Merrily thought of Roddy Lodge’s pungent aftershave, wondering if he’d plastered it on to combat the smell. Didn’t make too much sense; this was a man who installed foul drainage.

She and Gomer had seen the big digger go rumbling past while they were waiting for the police on the pub car park – the body presumably out in front, sunk into the raised-up shovel like an offering to the moon. Gomer had wanted to follow Lodge; Merrily had talked him out of it. Half an hour or so later, the police had cornered Roddy at his depot. The woman’s body was still under the tarpaulin. Not much room for denial.

‘How did she die?’

‘The PM should be taking place as we speak.’ Evidently, Frannie didn’t want to say how she’d died. He finished his coffee. ‘Can I go over a few points? According to your statement, you and Mr Parry went to this house because you had reason to think Roddy would be going there to retrieve this septic-tank unit. The, er…’

‘Efflapure. But we didn’t expect him to
be
there.’

‘Right.’ He lifted his cup. ‘Don’t suppose… ?’

‘Sure.’ She went to fetch the coffee pot, trying to recall what she’d said in her brief statement to a detective constable in Hereford in the early hours. ‘I know it all sounds unlikely, Frannie, but you have to remember we were both pretty hyped- up last night.

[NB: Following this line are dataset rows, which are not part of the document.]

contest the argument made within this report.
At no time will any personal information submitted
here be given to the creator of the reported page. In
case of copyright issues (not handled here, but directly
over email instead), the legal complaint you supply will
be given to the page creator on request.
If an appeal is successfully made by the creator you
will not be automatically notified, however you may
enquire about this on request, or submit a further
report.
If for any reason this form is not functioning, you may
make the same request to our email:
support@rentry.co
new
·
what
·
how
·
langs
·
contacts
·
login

There was no way Gomer was going to go home and sleep. But we really didn’t expect to find Lodge there.’

‘Actually, Merrily, it all sounds far enough off the wall to be true, given the circumstances, even if I didn’t know you well enough to think it unlikely in the extreme that you’d lie to the police.’ He beamed at her. ‘But in fact we’ve also spoken to Mrs Pawson in London, who confirms Lodge insisting that he should be the one who took the thing away. Which, of course, now makes perfect sense. Not a question of professional pride, as you assumed, but the fact that the bugger had a body buried underneath it, and he was panicking at the thought of it getting discovered by Gomer Parry. Makes a lorra sense, from Roddy’s point of view.’

It doesn’t really make sense to me that he should bury a body under a septic tank.’ Merrily poured Bliss more coffee and saw his wrist quiver; after a long night, he must be sizzling with caffeine. ‘I mean, OK, he might not have expected it to be dug up again within weeks, but surely there was always going to be a chance that
some day
it was going to be re-excavated. They don’t last a lifetime, do they?’

‘They
can
last a lifetime, apparently. But yeh, I do see what you mean. But you’ve gorra remember we’re not dealing with a fully rational person. A feller who drives through the night with a body held up in his bloody digger’s shovel…’

‘He did kill her, then? I mean, there’s no suggestion that he might have been getting rid of a body for someone else?’

‘An extension of his waste-disposal empire? He’s arrogant and daft enough, but I don’t see it, do you? My feeling is we’ll have a confession before dark. I’m leaving him to stew for a few hours. I’m not hurrying.’

This was not Merrily’s impression. She still wasn’t quite sure why Bliss was here. She’d expected a visit at some stage, but not so early in the investigation, and it wasn’t as if Ledwardine was on the Ross side of Hereford. This was a special trip.

‘Will you be talking to Gomer again? Because Jane’s round there at the moment. I don’t particularly want…’

Jane was making Gomer’s lunch. The kid had still been awake when Merrily had got in around 5.45 a.m. Neither of them had really slept after that.

‘Er… yeah.’ Frannie Bliss sounded doubtful. ‘We
will
be talking to Mr Parry again at some stage, obviously. Though I’ve gorra tell yer it might be less easy than he thinks to prove that Roddy Lodge torched his yard.’

‘And, besides, you’ve got something more important, now?’

Bliss looked pained. ‘Don’t put it like
that
. I know the lad’s dead, and I’m not saying it
wasn’t
down to Roddy. But while he’s still dodging around Lynsey Davies, he’s
flatly
denying the bloody fire. Says Parry’s three sheets in the wind, gorra grudge, professional rivalry, all this kind of shite. Roddy is indeed very ‘proud of his professional standing – among other things. Could be Forensics’ll find traces of combustibles on his clobber, but meanwhile, all I’m saying is, let’s get him sewn up on the easy one first, then see what else we can discuss with him. It’s been a long night, Merrily.’